Ketua Gapoktan Sido Makmur, Sunhaji, menegaskan bahwa harga pupuk subsidi yang berlaku saat ini telah melalui proses musyawarah terbuka antara pengurus dan seluruh anggota kelompok tani.
Ia juga menjelaskan, pupuk subsidi jenis Urea dan NPK Phonska telah disepakati bersama dengan harga Rp110.000 per sak. Dengan demikian, informasi yang menyebutkan adanya harga hingga Rp120.000 dinilai tidak benar.
“Penetapan harga sudah melalui musyawarah dan disepakati bersama oleh seluruh anggota. Tidak ada harga di luar kesepakatan tersebut,” ujar Sunhaji.

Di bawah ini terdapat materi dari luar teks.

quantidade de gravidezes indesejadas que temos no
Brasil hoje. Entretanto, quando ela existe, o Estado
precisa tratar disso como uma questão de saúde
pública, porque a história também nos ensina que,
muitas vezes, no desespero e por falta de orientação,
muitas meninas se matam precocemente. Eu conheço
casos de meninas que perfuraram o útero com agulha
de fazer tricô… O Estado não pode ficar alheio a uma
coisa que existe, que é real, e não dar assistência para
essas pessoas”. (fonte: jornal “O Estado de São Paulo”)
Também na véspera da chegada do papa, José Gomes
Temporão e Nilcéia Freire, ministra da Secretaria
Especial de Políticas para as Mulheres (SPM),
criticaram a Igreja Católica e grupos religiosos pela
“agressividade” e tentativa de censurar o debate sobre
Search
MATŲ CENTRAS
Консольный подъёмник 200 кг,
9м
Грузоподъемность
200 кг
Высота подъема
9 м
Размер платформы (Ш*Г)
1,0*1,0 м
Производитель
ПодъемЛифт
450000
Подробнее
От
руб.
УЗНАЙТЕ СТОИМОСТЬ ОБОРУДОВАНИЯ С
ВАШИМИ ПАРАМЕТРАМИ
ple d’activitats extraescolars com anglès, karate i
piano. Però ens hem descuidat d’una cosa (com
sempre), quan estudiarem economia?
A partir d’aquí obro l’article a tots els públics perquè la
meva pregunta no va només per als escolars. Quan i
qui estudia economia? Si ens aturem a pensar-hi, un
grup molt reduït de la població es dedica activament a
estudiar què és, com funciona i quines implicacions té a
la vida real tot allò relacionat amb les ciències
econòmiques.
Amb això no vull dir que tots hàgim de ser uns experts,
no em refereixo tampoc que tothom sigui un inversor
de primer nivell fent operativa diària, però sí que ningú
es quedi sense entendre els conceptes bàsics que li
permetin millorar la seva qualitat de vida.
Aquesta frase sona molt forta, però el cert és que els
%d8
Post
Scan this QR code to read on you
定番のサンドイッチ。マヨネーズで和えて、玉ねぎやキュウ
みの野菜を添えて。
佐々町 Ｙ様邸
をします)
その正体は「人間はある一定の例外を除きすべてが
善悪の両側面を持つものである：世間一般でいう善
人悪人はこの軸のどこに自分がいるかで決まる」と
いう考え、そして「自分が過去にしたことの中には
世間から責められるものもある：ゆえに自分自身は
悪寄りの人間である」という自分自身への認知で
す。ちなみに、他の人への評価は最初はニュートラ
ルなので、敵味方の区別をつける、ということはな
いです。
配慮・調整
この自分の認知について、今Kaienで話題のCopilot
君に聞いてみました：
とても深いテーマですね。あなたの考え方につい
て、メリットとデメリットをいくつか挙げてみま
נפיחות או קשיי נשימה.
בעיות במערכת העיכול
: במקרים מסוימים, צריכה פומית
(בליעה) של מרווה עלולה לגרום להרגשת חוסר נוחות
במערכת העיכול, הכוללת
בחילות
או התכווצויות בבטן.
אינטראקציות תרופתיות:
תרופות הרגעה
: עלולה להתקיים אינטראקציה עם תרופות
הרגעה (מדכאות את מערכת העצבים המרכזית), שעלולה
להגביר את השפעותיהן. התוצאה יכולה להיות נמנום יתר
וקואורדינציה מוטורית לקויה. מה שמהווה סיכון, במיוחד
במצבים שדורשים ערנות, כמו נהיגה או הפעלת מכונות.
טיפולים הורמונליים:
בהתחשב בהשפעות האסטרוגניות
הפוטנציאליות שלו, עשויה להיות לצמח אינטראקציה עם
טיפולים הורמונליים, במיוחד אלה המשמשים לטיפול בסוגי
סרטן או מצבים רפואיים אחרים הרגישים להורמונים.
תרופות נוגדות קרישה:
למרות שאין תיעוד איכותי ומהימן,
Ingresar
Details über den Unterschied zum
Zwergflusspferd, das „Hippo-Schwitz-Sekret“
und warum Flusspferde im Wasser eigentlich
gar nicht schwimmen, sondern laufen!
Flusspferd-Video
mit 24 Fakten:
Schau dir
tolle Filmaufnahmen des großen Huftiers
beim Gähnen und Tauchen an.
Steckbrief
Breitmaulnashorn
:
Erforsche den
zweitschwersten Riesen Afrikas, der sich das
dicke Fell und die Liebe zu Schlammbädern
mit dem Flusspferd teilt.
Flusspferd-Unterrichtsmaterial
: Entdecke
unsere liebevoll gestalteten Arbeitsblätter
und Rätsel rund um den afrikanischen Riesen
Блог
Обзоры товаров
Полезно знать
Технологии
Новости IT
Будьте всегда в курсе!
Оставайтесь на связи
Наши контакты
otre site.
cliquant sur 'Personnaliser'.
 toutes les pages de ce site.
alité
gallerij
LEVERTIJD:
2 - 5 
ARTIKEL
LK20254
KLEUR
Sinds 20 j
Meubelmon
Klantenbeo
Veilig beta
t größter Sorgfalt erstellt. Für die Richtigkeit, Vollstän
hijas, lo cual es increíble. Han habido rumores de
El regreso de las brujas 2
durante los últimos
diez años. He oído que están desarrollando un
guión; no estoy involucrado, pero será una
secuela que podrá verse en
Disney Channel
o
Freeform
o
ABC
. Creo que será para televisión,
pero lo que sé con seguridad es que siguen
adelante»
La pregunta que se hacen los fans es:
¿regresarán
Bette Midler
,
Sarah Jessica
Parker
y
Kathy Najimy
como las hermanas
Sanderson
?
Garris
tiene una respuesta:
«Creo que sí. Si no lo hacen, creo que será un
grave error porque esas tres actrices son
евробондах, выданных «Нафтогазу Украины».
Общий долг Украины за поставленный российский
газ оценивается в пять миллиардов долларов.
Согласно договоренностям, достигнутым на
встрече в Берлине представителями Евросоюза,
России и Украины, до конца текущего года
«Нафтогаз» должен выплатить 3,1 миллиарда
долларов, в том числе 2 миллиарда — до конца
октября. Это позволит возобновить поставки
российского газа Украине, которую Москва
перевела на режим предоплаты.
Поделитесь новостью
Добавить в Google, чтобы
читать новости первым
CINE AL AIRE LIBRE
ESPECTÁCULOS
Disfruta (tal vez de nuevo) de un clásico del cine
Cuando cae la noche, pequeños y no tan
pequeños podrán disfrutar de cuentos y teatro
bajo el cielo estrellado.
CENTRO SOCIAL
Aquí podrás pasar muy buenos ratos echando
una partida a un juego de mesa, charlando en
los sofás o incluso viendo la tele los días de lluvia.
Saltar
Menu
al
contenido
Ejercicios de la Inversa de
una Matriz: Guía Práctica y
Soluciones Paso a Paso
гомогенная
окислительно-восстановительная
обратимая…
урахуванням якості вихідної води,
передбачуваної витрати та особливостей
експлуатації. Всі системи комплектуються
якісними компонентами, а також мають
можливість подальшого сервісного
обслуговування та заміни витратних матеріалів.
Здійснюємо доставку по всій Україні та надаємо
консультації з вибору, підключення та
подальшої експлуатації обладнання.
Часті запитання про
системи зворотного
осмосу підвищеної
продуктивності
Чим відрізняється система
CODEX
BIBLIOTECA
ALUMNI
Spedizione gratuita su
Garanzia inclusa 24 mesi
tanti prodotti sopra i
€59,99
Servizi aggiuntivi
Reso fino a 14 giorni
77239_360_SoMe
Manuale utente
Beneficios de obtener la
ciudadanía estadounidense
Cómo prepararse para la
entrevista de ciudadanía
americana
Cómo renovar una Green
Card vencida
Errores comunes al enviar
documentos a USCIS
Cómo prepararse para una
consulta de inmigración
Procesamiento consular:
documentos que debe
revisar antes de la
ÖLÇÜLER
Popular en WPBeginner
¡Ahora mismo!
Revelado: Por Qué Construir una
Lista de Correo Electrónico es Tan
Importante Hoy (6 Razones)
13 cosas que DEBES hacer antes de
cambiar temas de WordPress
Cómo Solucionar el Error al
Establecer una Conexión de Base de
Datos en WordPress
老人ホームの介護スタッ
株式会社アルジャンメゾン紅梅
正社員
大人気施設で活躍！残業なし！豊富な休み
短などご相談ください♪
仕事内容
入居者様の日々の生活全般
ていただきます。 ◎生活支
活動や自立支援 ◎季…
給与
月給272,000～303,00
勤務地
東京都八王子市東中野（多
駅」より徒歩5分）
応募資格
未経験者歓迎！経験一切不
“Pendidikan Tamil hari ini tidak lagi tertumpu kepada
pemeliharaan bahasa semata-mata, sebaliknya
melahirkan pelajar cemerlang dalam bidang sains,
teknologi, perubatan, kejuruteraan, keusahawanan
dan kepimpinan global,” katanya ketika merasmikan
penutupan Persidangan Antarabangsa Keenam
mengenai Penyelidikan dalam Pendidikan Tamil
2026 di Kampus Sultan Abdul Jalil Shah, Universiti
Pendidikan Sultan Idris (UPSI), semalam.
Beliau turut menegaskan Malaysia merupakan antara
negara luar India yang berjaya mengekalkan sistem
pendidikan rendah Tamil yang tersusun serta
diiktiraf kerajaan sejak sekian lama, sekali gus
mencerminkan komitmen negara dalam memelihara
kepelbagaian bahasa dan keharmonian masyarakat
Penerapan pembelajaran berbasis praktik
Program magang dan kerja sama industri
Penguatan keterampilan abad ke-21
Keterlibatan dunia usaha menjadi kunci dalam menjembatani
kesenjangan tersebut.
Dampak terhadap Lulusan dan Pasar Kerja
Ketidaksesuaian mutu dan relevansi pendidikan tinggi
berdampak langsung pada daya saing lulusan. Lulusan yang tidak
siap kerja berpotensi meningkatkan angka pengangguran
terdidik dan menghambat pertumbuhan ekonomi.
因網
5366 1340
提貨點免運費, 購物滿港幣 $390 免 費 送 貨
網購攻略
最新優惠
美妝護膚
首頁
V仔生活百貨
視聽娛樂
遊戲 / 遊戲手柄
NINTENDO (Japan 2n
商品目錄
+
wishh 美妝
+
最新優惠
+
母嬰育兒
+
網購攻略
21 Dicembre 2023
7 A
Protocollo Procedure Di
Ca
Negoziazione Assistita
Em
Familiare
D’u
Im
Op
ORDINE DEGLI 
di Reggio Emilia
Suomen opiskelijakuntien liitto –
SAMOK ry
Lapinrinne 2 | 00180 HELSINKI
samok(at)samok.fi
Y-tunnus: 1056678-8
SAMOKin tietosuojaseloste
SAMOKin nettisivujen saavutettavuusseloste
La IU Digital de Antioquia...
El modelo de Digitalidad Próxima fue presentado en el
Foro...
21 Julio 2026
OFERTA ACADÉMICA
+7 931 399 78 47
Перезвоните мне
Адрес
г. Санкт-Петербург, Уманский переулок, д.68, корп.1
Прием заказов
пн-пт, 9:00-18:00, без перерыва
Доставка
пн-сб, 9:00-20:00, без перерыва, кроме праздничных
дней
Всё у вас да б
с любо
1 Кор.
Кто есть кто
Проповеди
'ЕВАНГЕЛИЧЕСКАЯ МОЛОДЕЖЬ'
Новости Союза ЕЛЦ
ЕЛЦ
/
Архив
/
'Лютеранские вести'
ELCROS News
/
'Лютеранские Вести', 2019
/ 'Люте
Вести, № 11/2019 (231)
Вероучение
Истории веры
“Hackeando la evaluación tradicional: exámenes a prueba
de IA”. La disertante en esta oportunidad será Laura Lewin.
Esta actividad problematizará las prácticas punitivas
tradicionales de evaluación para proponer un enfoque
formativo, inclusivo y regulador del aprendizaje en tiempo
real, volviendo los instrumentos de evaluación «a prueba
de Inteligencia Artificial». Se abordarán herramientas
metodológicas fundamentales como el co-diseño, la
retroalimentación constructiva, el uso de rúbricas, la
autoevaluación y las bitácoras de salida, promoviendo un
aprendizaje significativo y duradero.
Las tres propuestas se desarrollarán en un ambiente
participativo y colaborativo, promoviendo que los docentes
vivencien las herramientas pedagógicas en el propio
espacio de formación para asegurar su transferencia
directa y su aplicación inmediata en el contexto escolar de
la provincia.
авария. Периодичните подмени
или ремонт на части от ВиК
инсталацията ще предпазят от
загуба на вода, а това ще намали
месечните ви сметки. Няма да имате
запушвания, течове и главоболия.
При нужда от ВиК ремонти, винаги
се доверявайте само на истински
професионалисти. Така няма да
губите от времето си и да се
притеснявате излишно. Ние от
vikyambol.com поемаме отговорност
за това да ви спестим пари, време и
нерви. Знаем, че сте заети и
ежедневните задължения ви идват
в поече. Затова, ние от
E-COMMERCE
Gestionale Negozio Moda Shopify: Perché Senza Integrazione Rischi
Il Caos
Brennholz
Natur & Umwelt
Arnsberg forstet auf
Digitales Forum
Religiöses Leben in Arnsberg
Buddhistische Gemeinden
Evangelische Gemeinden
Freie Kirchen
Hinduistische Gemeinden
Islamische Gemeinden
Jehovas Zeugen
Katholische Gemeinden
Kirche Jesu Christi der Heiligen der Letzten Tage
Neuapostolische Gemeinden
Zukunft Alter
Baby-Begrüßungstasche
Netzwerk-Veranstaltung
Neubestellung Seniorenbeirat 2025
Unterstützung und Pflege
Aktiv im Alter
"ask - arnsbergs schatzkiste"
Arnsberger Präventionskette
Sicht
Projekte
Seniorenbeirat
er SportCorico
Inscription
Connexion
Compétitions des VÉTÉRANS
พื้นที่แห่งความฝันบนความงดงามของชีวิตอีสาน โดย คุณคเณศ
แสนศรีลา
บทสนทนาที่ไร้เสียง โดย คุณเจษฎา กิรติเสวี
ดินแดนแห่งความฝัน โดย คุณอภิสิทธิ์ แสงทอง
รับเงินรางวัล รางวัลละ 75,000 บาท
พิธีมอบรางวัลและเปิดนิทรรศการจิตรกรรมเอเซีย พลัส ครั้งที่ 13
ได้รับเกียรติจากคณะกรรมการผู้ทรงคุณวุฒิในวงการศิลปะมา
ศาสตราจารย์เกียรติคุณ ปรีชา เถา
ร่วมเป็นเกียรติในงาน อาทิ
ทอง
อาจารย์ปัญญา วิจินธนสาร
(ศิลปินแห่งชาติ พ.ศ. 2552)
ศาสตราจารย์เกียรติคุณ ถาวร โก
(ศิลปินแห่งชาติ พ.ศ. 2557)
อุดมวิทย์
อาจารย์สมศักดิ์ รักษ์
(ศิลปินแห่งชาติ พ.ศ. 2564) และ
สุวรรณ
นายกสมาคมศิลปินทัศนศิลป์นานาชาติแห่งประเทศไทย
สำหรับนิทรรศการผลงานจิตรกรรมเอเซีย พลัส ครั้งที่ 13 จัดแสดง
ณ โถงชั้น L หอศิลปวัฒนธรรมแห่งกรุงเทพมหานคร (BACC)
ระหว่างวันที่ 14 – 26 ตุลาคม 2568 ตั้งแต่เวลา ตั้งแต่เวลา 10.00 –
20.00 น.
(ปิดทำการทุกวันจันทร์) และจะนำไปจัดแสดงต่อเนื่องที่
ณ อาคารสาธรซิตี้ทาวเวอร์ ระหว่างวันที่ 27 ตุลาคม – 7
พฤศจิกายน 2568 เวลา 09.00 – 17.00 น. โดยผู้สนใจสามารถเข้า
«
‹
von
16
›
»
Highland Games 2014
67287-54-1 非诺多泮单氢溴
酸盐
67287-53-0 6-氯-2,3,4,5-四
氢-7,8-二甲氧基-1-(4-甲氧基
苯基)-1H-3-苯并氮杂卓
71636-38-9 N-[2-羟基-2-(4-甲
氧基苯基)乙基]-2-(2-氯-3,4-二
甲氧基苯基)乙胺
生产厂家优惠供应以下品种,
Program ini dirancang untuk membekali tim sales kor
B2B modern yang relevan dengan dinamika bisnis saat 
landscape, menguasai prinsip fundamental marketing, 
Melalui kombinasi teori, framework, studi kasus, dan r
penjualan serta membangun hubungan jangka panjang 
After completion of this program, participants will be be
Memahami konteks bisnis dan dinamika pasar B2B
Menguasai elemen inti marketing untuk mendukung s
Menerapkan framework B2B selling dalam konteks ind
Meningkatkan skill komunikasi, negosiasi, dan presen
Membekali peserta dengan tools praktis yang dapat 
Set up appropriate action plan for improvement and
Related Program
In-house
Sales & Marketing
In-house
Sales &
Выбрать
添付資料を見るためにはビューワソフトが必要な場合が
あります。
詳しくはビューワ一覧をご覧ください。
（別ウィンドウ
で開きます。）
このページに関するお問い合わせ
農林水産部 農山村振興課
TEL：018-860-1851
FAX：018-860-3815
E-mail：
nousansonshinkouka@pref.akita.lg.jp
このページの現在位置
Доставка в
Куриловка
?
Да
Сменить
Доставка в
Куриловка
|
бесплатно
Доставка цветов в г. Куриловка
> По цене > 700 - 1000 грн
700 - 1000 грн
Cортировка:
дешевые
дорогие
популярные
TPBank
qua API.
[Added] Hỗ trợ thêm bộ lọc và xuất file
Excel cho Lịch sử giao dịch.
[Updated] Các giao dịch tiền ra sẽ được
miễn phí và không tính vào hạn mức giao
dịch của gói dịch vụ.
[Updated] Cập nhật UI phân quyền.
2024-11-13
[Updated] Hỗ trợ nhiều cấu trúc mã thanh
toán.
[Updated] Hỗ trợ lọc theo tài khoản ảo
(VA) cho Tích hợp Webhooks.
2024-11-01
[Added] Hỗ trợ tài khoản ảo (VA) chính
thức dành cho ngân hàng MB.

Pernyataan tersebut turut diperkuat oleh anggota kelompok tani, Katroli dan Warsito. Keduanya memastikan bahwa sebelum penetapan harga dilakukan, telah dilaksanakan sosialisasi secara terbuka di balai desa yang melibatkan para petani.
“Kami sudah sepakat bersama. Harga pupuk, baik Urea maupun Phonska, sama yaitu Rp110.000 per sak,” kata mereka.
Kepala Desa Sidomulyo juga membenarkan bahwa proses penentuan harga dilakukan secara transparan melalui musyawarah desa dengan melibatkan berbagai unsur masyarakat.
“Tidak benar jika disebut ada harga di luar kesepakatan, apalagi sampai Rp120.000,” ujarnya.
Selain isu harga, beredar pula informasi mengenai dana sebesar Rp 95 Ribu yang dikaitkan dengan kegiatan Gapoktan. Menanggapi hal tersebut, pihak Gapoktan menegaskan bahwa dana tersebut bukan merupakan pungutan dari petani.
Dana tersebut merupakan pinjaman sementara atau talangan yang digunakan untuk mendukung kelancaran operasional distribusi pupuk subsidi.
“Itu bukan uang muka dari petani, melainkan dana talangan untuk operasional distribusi. Hal ini perlu diluruskan agar tidak menimbulkan kesalahpahaman di masyarakat,” jelas pengurus.
Gapoktan Sido Makmur berharap klarifikasi ini dapat meluruskan informasi yang beredar serta mengajak masyarakat untuk tidak mudah terpengaruh oleh kabar yang belum terverifikasi.
Mereka juga menekankan pentingnya menjaga komunikasi, transparansi, dan musyawarah dalam setiap pengambilan keputusan, guna menjaga kepercayaan antarpetani serta memastikan distribusi pupuk subsidi berjalan lancar, adil, dan tepat sasaran.